EXERCISE GOAL »
Report back every line from the entries below in which the word "lines" occurs.

----- PROVIDED INFORMATION -----

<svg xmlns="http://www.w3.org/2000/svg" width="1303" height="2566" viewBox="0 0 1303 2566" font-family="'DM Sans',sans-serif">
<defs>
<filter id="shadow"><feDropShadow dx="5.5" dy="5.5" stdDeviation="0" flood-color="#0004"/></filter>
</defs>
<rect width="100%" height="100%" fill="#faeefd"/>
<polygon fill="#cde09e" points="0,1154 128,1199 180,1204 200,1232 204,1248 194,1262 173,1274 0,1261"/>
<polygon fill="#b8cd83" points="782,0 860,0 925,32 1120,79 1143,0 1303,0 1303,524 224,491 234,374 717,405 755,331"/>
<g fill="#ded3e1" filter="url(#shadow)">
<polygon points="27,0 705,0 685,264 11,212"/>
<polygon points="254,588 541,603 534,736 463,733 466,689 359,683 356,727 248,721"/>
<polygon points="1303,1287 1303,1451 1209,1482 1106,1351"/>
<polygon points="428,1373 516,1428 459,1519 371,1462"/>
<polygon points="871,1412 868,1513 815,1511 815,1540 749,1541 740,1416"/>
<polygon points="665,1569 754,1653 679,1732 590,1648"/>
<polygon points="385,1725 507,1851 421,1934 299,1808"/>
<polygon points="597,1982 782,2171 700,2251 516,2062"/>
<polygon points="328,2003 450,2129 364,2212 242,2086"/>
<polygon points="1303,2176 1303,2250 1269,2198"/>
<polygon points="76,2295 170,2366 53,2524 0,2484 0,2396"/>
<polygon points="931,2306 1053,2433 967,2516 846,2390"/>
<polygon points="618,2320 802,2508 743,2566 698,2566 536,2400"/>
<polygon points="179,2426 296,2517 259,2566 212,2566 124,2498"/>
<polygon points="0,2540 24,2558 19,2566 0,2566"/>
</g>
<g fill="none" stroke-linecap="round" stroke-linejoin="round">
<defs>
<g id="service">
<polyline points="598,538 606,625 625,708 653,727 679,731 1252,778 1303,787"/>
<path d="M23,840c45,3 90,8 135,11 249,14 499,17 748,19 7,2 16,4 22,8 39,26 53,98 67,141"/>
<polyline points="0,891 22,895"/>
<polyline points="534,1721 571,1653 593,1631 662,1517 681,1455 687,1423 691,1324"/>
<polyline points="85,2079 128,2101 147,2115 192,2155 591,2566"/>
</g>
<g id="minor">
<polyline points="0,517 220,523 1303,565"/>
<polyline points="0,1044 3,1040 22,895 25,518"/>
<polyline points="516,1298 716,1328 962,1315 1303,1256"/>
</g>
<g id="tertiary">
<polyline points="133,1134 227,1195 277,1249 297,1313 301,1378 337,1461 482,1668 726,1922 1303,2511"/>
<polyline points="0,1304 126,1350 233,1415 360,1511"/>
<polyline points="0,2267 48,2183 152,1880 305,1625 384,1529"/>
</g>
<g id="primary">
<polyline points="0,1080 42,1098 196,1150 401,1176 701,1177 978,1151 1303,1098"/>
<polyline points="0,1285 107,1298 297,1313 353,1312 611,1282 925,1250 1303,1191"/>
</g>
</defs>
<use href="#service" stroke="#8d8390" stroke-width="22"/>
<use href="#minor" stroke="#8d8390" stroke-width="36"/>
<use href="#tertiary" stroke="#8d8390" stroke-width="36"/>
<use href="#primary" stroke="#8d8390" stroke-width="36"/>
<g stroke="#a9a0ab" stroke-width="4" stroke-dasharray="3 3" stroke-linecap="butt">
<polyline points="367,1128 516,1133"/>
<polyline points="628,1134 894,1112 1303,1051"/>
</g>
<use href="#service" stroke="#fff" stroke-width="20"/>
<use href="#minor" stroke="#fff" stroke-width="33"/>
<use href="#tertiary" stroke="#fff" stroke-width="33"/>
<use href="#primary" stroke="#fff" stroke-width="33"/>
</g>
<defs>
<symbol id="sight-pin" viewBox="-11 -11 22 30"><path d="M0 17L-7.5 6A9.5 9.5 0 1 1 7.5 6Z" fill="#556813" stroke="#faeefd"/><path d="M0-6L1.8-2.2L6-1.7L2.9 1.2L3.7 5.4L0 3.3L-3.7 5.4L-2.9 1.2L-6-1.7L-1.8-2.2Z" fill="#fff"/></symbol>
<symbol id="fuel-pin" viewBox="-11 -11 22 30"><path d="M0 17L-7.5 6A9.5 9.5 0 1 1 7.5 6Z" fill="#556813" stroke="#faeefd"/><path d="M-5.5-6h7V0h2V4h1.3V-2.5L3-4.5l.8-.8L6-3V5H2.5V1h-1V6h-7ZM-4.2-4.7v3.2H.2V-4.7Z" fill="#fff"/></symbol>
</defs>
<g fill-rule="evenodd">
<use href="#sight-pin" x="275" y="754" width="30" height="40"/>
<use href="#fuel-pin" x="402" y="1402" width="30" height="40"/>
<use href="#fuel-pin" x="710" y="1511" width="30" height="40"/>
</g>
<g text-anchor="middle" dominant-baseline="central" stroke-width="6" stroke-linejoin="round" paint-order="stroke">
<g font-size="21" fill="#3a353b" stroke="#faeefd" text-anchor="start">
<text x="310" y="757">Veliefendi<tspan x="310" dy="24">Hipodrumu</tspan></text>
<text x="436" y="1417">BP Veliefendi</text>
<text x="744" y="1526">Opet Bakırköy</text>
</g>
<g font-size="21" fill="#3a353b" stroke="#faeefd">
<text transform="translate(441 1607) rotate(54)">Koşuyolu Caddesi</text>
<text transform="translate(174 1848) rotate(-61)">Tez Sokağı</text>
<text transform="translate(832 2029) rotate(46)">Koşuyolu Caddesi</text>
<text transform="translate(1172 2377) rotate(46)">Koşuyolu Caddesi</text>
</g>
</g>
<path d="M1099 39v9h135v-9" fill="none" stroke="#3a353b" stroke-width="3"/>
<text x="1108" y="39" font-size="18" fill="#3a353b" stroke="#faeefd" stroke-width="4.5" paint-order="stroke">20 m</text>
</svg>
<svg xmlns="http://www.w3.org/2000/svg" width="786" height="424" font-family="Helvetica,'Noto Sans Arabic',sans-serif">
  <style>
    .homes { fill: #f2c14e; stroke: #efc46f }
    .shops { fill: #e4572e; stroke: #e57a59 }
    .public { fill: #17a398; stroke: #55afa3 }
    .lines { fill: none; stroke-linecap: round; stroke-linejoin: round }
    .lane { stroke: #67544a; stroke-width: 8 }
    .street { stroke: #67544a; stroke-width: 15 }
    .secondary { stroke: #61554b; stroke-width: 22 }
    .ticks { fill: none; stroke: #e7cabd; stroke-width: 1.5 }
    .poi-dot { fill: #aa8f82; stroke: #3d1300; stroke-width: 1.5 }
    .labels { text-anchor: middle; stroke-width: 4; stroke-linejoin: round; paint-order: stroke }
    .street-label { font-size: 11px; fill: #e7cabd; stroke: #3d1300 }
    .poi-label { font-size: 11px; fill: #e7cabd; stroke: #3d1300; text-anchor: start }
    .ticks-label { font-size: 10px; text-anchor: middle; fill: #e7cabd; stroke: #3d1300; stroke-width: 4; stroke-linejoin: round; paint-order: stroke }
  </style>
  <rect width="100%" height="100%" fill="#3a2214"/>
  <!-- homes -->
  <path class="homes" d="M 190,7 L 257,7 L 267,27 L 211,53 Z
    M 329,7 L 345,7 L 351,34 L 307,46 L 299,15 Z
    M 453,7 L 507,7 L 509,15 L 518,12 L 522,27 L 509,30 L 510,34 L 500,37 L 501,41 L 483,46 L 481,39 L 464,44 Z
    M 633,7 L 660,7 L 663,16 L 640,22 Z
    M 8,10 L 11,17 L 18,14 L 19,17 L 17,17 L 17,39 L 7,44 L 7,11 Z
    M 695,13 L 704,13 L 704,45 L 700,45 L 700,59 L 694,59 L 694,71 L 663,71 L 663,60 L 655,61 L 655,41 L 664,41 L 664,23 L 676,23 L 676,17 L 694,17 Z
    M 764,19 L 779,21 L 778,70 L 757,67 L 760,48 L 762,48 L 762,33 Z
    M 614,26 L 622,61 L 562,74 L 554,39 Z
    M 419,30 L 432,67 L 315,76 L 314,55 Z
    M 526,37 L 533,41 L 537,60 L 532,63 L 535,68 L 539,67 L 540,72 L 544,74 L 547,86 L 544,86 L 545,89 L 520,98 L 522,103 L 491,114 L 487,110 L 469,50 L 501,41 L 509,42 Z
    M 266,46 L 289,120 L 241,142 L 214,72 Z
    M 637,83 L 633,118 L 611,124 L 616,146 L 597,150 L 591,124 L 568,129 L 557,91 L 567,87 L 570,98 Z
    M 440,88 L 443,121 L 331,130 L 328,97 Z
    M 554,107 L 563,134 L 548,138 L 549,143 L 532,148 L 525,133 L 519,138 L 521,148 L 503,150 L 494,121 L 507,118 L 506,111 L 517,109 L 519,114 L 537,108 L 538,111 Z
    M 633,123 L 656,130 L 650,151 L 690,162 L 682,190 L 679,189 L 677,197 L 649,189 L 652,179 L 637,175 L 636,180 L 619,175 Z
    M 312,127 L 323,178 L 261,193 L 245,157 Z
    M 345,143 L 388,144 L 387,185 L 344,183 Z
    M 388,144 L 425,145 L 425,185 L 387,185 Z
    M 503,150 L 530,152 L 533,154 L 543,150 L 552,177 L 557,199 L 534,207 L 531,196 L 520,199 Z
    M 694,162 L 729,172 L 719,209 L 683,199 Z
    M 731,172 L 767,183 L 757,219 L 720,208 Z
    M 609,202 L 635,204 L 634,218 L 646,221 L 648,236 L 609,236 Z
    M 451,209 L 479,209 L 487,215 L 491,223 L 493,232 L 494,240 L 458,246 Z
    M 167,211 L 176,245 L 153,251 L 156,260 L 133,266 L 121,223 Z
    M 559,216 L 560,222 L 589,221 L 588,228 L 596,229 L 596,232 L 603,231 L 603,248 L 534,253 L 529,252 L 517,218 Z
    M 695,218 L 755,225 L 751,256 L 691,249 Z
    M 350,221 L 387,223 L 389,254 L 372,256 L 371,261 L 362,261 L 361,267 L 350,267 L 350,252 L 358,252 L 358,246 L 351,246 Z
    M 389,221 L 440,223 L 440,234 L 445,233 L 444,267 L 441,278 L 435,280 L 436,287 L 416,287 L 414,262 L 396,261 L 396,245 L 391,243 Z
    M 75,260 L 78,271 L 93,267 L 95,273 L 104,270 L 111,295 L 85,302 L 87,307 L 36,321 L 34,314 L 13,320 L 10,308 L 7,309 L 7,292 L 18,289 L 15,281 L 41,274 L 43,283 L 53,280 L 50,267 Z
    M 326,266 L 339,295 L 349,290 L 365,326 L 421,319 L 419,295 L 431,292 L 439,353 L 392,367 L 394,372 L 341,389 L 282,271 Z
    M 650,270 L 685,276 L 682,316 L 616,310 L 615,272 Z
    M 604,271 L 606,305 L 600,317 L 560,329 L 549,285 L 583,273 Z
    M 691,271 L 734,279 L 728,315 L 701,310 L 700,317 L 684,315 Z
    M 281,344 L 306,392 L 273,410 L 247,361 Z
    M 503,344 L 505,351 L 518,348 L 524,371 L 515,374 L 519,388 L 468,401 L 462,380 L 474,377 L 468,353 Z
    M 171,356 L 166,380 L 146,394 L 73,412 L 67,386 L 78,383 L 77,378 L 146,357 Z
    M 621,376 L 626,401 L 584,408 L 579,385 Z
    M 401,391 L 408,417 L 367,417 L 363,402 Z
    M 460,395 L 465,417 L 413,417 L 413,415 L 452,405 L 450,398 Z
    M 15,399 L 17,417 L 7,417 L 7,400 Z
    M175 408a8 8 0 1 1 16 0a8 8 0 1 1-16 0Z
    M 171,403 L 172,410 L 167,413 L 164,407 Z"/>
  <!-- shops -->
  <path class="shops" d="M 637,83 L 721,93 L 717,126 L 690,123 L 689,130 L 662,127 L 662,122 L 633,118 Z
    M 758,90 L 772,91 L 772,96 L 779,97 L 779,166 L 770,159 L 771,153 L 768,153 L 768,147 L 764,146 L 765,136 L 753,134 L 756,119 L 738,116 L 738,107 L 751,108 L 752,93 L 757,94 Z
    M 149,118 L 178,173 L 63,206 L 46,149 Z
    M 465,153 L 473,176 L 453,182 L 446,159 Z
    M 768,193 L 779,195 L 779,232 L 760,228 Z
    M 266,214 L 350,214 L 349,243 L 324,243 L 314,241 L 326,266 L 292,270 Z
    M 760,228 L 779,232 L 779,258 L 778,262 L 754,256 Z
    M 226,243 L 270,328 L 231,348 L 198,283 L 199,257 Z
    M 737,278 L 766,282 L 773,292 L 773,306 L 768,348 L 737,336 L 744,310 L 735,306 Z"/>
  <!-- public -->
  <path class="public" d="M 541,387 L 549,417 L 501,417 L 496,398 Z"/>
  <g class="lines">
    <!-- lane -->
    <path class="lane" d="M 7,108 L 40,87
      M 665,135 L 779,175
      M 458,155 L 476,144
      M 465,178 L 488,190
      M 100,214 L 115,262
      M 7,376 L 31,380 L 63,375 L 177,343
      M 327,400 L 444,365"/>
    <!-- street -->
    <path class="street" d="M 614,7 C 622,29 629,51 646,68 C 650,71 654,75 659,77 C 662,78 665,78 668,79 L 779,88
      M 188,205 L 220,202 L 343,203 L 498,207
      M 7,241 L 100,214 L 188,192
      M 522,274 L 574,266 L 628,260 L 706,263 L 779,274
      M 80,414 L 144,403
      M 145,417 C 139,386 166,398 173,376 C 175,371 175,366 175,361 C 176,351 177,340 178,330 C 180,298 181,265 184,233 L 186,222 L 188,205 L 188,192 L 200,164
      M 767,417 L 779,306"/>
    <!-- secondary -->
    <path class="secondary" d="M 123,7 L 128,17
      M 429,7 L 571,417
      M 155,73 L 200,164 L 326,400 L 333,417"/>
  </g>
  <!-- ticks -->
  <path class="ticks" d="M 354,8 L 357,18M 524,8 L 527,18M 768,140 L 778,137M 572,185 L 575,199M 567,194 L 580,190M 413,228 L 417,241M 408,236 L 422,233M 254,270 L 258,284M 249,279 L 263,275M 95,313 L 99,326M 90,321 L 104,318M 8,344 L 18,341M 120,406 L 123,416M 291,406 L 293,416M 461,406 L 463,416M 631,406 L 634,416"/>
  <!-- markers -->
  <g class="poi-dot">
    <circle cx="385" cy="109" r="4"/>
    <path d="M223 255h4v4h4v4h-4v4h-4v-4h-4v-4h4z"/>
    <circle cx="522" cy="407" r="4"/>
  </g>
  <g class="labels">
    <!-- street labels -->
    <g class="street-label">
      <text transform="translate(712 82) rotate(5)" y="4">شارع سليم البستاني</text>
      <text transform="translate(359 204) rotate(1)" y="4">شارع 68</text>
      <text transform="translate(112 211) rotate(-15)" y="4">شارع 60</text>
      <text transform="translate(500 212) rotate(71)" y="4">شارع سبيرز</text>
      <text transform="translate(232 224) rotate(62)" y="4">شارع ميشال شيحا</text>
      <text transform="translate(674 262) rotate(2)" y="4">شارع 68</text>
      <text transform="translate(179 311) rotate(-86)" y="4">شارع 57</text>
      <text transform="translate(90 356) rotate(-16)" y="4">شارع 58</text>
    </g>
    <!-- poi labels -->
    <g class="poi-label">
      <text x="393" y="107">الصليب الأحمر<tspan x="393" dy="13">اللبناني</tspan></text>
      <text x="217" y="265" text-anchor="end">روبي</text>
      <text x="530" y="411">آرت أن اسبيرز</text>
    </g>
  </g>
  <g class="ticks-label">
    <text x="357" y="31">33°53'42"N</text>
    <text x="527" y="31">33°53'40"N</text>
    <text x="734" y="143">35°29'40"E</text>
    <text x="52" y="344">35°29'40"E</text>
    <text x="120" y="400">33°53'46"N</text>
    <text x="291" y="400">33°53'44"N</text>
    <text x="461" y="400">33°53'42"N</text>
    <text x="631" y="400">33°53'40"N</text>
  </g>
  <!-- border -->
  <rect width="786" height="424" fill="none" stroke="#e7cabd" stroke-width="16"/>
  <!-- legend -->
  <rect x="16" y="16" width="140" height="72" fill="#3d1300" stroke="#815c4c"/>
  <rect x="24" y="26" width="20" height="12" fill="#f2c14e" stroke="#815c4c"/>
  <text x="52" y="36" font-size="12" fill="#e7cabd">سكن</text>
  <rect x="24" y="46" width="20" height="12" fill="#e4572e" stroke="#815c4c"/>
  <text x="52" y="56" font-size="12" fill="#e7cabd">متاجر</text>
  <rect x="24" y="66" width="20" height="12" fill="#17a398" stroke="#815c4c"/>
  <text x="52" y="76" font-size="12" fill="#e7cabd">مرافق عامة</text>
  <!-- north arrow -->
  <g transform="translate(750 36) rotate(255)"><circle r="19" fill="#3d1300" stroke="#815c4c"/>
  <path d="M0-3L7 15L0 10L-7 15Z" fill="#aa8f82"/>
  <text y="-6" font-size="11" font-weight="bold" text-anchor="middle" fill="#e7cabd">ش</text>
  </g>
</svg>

-----

RESULT FOR THIS EXERCISE »
    .lines { fill: none; stroke-linecap: round; stroke-linejoin: round }
  <g class="lines">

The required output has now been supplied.